3 Quentin Tarantino’s Luke Cage
With the exception of Jackie Brown, all of Quentin Tarantino’s movies have been original works, albeit ones full of homage to his favorites. Back in the early 90s before his surname had become an adjective, QT toyed with the idea of tackling Luke Cage.
He wanted Laurence Fishburne to play the title character, but nobody was interested in making comic book movies at the time.

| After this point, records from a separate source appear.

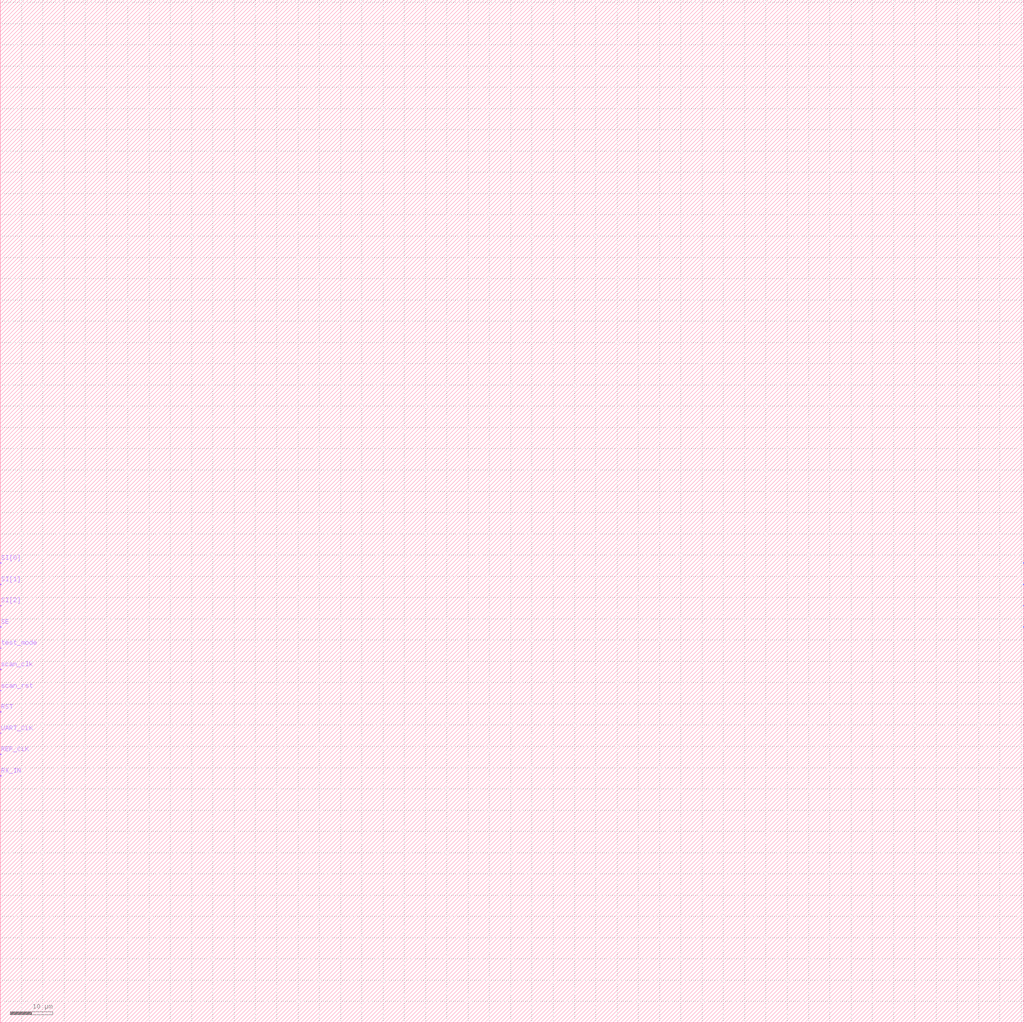
<source format=lef>

#******
# Preview export LEF
#
#	 Preview sub-version 5.10.41.500.3.38
#
# TECH LIB NAME: tsmc18
# TECH FILE NAME: techfile.cds
#******

VERSION 5.4 ;

NAMESCASESENSITIVE ON ;

DIVIDERCHAR "|" ;
BUSBITCHARS "[]" ;

UNITS
    DATABASE MICRONS 100  ;
END UNITS

MACRO SYSTEM_TOP_dft
    CLASS CORE ;
    FOREIGN SYSTEM_TOP_dft 0 0 ;
    ORIGIN 0.00 0.00 ;
    SIZE 240.6 BY 240.6 ;
    SYMMETRY X Y ;
    SITE CoreSite ;
    PIN SI[0]
        DIRECTION INPUT ;
        PORT
        LAYER METAL2 ;
        RECT  0.00 108 0.2 108.2 ;
        END
    END SI[0]
    PIN SI[1]
        DIRECTION INPUT ;
        PORT
        LAYER METAL2 ;
        RECT  0.00 103 0.2 103.2 ;
        END
    END SI[1]
    PIN SI[2]
        DIRECTION INPUT ;
        PORT
        LAYER METAL2 ;
        RECT  0.00 98 0.2 98.2 ;
        END
    END SI[2]
    PIN SE
        DIRECTION INPUT ;
        PORT
        LAYER METAL2 ;
        RECT  0.00 93 0.2 93.2 ;
        END
    END SE
    PIN test_mode
        DIRECTION INPUT ;
        PORT
        LAYER METAL2 ;
        RECT  0.00 88 0.2 88.2 ;
        END
    END test_mode
    PIN scan_clk
        DIRECTION INPUT ;
        PORT
        LAYER METAL2 ;
        RECT  0.00 83 0.2 83.2 ;
        END
    END scan_clk
    PIN scan_rst
        DIRECTION INPUT ;
        PORT
        LAYER METAL2 ;
        RECT  0.00 78 0.2 78.2 ;
        END
    END scan_rst
    PIN RST
        DIRECTION INPUT ;
        PORT
        LAYER METAL2 ;
        RECT  0.00 73 0.2 73.2 ;
        END
    END RST
    PIN UART_CLK
        DIRECTION INPUT ;
        PORT
        LAYER METAL2 ;
        RECT  0.00 68 0.2 68.2 ;
        END
    END UART_CLK
    PIN REF_CLK
        DIRECTION INPUT ;
        PORT
        LAYER METAL2 ;
        RECT  0.00 63 0.2 63.2 ;
        END
    END REF_CLK
    PIN RX_IN
        DIRECTION INPUT ;
        PORT
        LAYER METAL2 ;
        RECT  0.00 58 0.2 58.2 ;
        END
    END RX_IN
    PIN SO[0]
        DIRECTION OUTPUT ;
        PORT
        LAYER METAL3 ;
        RECT  240.47 108 240.67 108.2 ; 
        END
    END SO[0]
    PIN SO[1]
        DIRECTION OUTPUT ;
        PORT
        LAYER METAL3 ;
        RECT  240.47 103 240.67 103.2 ; 
        END
    END SO[1]
    PIN SO[2]
        DIRECTION OUTPUT ;
        PORT
        LAYER METAL3 ;
        RECT  240.47 98 240.67 98.2 ; 
        END
    END SO[2]
    PIN TX_OUT
        DIRECTION OUTPUT ;
        PORT
        LAYER METAL3 ;
        RECT  240.47 93 240.67 93.2 ; 
        END
    END TX_OUT
END SYSTEM_TOP_dft

END LIBRARY


</source>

Based on how his career turned out, you can’t imagine Marvel Studios taking the plunge on anything even remotely Tarantinoesque, from the foul language and bloody violence to the linear narratives and deep, deep musical cuts.
2 Joe Carnahan’s Daredevil Trilogy
Fox were taking any and all pitches for Daredevil in an attempt to get another movie off the ground before the rights reverted back to Marvel Studios, but even Joe Carnahan’s R-rated trilogy was too much for the studio to get on board with.
The Smokin’ Aces filmmaker wanted three movies set in 1973, 1976 and 1985, that would have been rooted in the socioeconomic realities of New York at the time, but also happened to feature a costumed vigilante. The Netflix show got pretty dark, but even that would have been nothing compared to what Carnahan’s period-set superhero noirs would have had in store.
1 Silver Surfer: The Musical
The Silver Surfer has only made one live-action appearance so far, but he was almost the subject of a bizarre movie adaptation that came genuinely close to happening, and would have been a rock opera in the vein of Flash Gordon.
Producer Lee Kramer had bodybuilder Frank Zane lined up for the title role, while Stan Lee created a character specifically for the movie that would have been played by Olivia Newton-John. If that wasn’t enough, Paul McCartney was asked to write the score and songs for Silver Surfer: The Musical. The MCU could exist for another hundred years, and still wouldn’t even attempt this level of sheer insanity.